METHODS: Participants were 44 soldiers from the Canadian Armed Forces, 22 with PTSD and 22 without. All completed neuropsychological tests and clinical assessments. Magnetoencephalography data were collected while participants identified two targets in a rapidly presented stream of words. The first target was a number and the second target was either a combat-related or neutral word. The difference in accuracy for combat-related versus neutral words was used as a measure of attentional bias.

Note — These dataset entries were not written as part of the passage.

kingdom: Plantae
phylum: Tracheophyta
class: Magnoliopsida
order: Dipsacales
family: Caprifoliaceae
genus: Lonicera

RESULTS: All soldiers showed a bias for combat-related words. This bias was enhanced in the PTSD group, and behavioral differences were associated with distinct patterns of brain activity. At early latencies, non-PTSD soldiers showed activation of midline frontal regions associated with fear regulation (90-340 msec after the second target presentation), whereas those with PTSD showed greater visual cortex activation linked to enhanced visual processing of trauma stimuli (200-300 msec).

CONCLUSIONS: These findings suggest that attentional biases in PTSD are linked to deficits in very rapid regulatory activation observed in healthy control subjects. Thus, sufferers with PTSD may literally see a world more populated by traumatic cues, contributing to a positive feedback loop that perpetuates the effects of trauma.